* _EXERCISE DIRECTIONS_: Would you copy out the following entries exactly, without any of the pictures?

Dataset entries
__________

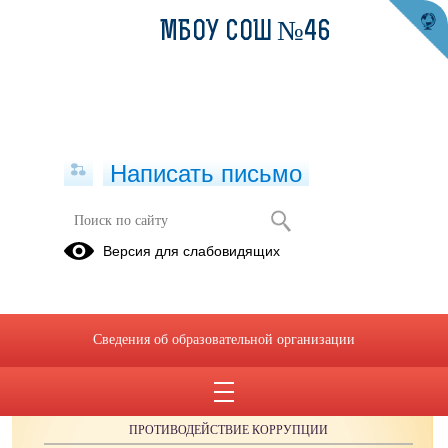
МБОУ СОШ №46
Написать письмо
Публикации за 20.07.2025
Версия для слабовидящих
Сведения об образовательной организации
ОБРАЩЕНИЯ ГРАЖДАН
ПРОТИВОДЕЙСТВИЕ КОРРУПЦИИ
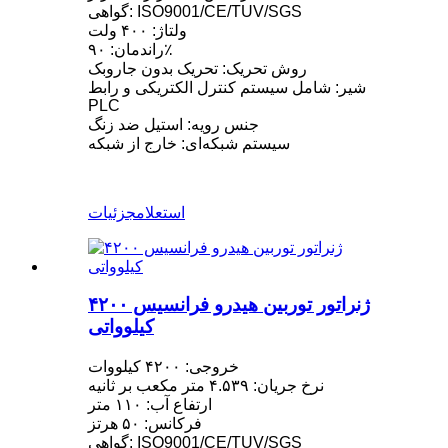
گواهی: ISO9001/CE/TUV/SGS
ولتاژ: ۴۰۰ ولت
راندمان: ۹۰٪
روش تحریک: تحریک بدون جاروبک
شیر: شامل سیستم کنترل الکتریکی و رابط
PLC
جنس رویه: استیل ضد زنگ
سیستم شبکه‌ای: خارج از شبکه
استعلام
جزئیات
ژنراتور توربین هیدرو فرانسیس ۴۲۰۰
کیلوواتی
خروجی: ۴۲۰۰ کیلووات
نرخ جریان: ۴.۵۳۹ متر مکعب بر ثانیه
ارتفاع آب: ۱۱۰ متر
فرکانس: ۵۰ هرتز
گواهی: ISO9001/CE/TUV/SGS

__________

* _TASK ANSWER_:
МБОУ СОШ №46
Написать письмо
Публикации за 20.07.2025
Версия для слабовидящих
Сведения об образовательной организации
ОБРАЩЕНИЯ ГРАЖДАН
ПРОТИВОДЕЙСТВИЕ КОРРУПЦИИ
گواهی: ISO9001/CE/TUV/SGS
ولتاژ: ۴۰۰ ولت
راندمان: ۹۰٪
روش تحریک: تحریک بدون جاروبک
شیر: شامل سیستم کنترل الکتریکی و رابط
PLC
جنس رویه: استیل ضد زنگ
سیستم شبکه‌ای: خارج از شبکه
استعلام
جزئیات
ژنراتور توربین هیدرو فرانسیس ۴۲۰۰
کیلوواتی
خروجی: ۴۲۰۰ کیلووات
نرخ جریان: ۴.۵۳۹ متر مکعب بر ثانیه
ارتفاع آب: ۱۱۰ متر
فرکانس: ۵۰ هرتز
گواهی: ISO9001/CE/TUV/SGS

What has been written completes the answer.